Communities living along one of our country’s most important international trade corridors—the 710 freeway—know all too well what they are living next to.  The never ending truck traffic, noisy and dirty rail yards, high rates of asthma and other diseases caused by air pollution; this is the norm for the communities living along the 710 freeway in Los Angeles. 

KCET, the country’s largest independent public television station, recently launched a new page on their website to share information and stories about this important yet often overlooked corridor. 

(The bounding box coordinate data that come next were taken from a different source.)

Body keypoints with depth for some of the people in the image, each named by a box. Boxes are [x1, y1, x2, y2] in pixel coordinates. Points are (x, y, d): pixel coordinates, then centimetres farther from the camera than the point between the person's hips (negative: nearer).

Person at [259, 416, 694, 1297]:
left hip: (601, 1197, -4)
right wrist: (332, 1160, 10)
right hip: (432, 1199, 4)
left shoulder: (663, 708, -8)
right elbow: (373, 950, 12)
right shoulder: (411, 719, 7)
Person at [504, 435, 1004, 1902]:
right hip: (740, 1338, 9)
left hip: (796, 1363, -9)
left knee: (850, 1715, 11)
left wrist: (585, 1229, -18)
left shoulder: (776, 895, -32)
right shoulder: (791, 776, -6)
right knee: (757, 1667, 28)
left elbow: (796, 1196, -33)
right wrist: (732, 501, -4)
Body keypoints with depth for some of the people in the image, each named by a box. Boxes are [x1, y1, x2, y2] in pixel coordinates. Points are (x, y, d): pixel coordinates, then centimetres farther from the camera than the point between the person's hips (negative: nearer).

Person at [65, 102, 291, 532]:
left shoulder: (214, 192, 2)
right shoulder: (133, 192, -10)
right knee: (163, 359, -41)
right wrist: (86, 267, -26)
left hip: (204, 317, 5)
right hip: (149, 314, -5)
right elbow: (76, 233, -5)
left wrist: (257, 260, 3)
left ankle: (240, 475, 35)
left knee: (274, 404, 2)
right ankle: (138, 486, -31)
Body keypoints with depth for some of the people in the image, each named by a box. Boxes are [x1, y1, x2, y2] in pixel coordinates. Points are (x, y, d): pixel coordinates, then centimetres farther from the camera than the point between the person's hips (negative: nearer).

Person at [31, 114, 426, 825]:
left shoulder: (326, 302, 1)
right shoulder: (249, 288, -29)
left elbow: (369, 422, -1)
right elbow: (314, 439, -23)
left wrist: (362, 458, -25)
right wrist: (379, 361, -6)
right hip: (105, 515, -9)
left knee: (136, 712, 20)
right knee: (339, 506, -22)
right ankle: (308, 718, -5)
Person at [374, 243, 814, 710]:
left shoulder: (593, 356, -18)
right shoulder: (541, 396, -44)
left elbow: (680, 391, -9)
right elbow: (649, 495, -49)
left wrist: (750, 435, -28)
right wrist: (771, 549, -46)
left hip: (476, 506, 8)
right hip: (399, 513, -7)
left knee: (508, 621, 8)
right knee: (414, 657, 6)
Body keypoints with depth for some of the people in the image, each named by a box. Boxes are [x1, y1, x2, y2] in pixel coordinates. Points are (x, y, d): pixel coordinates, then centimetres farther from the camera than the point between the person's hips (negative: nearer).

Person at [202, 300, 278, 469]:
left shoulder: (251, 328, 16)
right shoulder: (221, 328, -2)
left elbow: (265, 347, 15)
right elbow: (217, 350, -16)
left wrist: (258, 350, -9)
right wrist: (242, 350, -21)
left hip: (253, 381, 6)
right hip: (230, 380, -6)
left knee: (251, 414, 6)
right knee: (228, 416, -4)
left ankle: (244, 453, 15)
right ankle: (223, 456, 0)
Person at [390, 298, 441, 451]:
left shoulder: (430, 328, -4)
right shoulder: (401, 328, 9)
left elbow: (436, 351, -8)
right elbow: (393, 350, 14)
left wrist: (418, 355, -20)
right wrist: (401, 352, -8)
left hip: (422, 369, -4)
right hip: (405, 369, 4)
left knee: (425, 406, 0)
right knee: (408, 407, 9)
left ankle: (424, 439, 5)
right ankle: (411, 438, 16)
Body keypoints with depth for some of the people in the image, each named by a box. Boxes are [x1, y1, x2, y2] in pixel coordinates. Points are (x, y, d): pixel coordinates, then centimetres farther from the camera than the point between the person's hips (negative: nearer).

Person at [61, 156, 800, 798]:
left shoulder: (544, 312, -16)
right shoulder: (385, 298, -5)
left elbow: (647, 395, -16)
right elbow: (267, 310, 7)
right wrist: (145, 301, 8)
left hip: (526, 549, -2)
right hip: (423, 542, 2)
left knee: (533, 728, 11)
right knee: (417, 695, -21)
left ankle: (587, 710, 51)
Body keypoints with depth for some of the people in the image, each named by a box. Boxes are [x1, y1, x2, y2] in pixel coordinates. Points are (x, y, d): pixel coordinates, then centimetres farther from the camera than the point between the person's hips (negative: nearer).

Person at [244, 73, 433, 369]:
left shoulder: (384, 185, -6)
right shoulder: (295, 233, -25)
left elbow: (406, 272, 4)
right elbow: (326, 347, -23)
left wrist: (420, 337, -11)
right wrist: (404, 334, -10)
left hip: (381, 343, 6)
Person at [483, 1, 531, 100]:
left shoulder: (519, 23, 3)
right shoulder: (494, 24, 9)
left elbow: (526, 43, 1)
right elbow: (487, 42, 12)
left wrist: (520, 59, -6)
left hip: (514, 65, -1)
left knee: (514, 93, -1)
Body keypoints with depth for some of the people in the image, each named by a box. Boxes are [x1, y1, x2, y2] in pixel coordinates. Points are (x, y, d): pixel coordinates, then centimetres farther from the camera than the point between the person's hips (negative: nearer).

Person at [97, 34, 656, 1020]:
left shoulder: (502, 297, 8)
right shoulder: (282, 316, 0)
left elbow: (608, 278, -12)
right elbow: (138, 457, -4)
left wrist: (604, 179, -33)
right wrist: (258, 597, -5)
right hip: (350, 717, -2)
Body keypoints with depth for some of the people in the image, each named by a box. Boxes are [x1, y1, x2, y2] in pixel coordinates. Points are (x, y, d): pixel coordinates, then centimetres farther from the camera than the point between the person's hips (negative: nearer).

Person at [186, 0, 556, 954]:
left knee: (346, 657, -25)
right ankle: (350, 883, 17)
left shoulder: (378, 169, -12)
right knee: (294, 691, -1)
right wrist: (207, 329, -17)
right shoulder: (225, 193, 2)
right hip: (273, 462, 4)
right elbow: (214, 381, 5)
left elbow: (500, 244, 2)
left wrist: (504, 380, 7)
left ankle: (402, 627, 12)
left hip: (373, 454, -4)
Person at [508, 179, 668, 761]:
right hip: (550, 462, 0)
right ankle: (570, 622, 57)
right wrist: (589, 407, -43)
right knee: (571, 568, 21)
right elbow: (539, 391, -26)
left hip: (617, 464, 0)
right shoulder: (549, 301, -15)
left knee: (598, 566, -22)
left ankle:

This new web page is very timely, as it can provide a new venue for the ongoing debate over proposals to expand and change the 710 freeway.  The 710 is a key truck route between Southern California’s two major ports, the Port of Los Angeles and the Port of Long Beach, and rail yards and warehouses in downtown LA and beyond.  State and local transportation agencies have been proposing to expand the 710 to make room for even more trucks.  A coalition of community and environmental organizations, called the Coalition for Environmental Health and Justice (CEHAJ), of which NRDC is a member, put together an alternative proposal, that would create separated truck lanes for cleaner trucks (namely trucks that emit little to no diesel pollution), improve the adjacent LA River, and improve a pedestrian and bike trail network. 

What happens to the 710 freeway is a national issue because of the importance of this one link in international trade and the huge bill to taxpayers to pay for upgrading this infrastructure.  It is also a very local issue because of the harmful impacts on local communities.  This new KCET web page can provide a forum to learn about and discuss this critical corridor.